All of these reasons are suggested in architect Adolf Loos outrageous 1908 manifesto “Ornament and Crime,” an essay designed to infuriate fine artists, as it suggests they are decadent if not infantile, stuck in a primitive state of mental development. “The evolution of culture is synonymous with the removal of ornament from objects of daily use,” Loos declares, flatly rejecting the idea that lack of ornament implies an ascetic self-denial—and then proceeds to insult anyone who might disagree. For those who ornament their bodies with tattoos, he declares, “The modern man who tattoos himself is a criminal or a degenerate. There are prisons where 80 percent of the inmates bear tattoos. Those who are tattooed but not are not imprisoned are latent criminals or degenerate aristocrats” (or post-collegiate hipsters). Of those who like to dress up, he wonders how they can stand to “walk about in red velvet trousers with gold braids like monkeys at a fair.” Of the impulse to paint, he explains that “Erotic excess” drives painters to make their marks on canvas, the way caveman marked walls and vandals graffiti lavatories. Those who look to the past in nostalgia to revive the accoutrements of past luxuries, he says “impede the cultural development of nations and humanity itself,” and are thus “criminals.” In response to the fallacy that planned obsolescence in fashion creates more work and thus propels the economy, he suggests that the Austrian empire be burned to the ground every so often so it could be the most prosperous nation in the world.


Loos accuses ornament of being a drag on the economy, wasting labor and artificially inflating the cost of things while adding no utility, subscribing to a pretty narrow utilitarian view of things and presuming a kind of rationality that we would probably fell straitened by. He compares ornamentation to “lighting cigarettes with banknotes.” It seems to me that the best way to relate to Loos now is to imagine him railing against the crowd of pseudo-artists and hipsters whose main art is the presentation of themselves. Behind much of Loos critique is the idea that ornament is a debased form of personal self-expression, a desperate form of self-promotion that taints all artistic practice, reducing it all to advertisements for oneself. Loos critique becomes specifically grounded in class; he claims that the lower classes need ornament “because they have no other means of expressing their full potential,” whereas aristocrats have legitimate culture—Beethoven’s 9th and so on. According to Loos the aristocrat’s “individuality is so strong that it can no longer be expressed in terms of clothing.

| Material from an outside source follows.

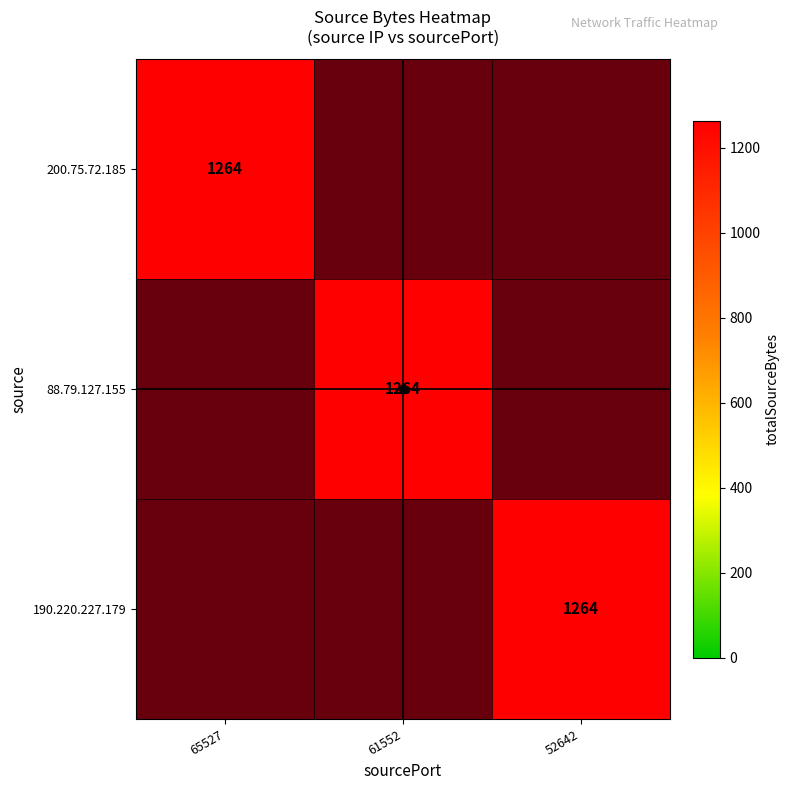

Is the value of 88.79.127.155 at 65527 greater than the value of 190.220.227.179 at 52642?

No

The lack of ornament is a sign of intellectual power.” What this really means is that aristocrats have earned the liberty from having to make displays of their power; they’ve achieved a kind of hegemony whereby their natural practice—allegedly “unornamented”—seems like the pure, unfettered way to do things, the expression of intellect being used without distraction.


Rather than reflect some evolution toward perfect humanity that the higher orders have achieved, deornamentation is simply a matter of amassing cultural capital; our culture continues to place greater value on the subtler pleasures that require a grounding in education and leisure time over the more straightforward pleasures that require no such preparation.  Reading Loos, it becomes clear that class provides the definition for what ornament is to him—it is those very markers of class difference, the rhinestones on the shirt or the tinted windows in a car or the tacky lawn ornaments in a yard. A lack of ornament is an attempt to make one’s taste invisible, and in a sense omnipresent, omnipotent.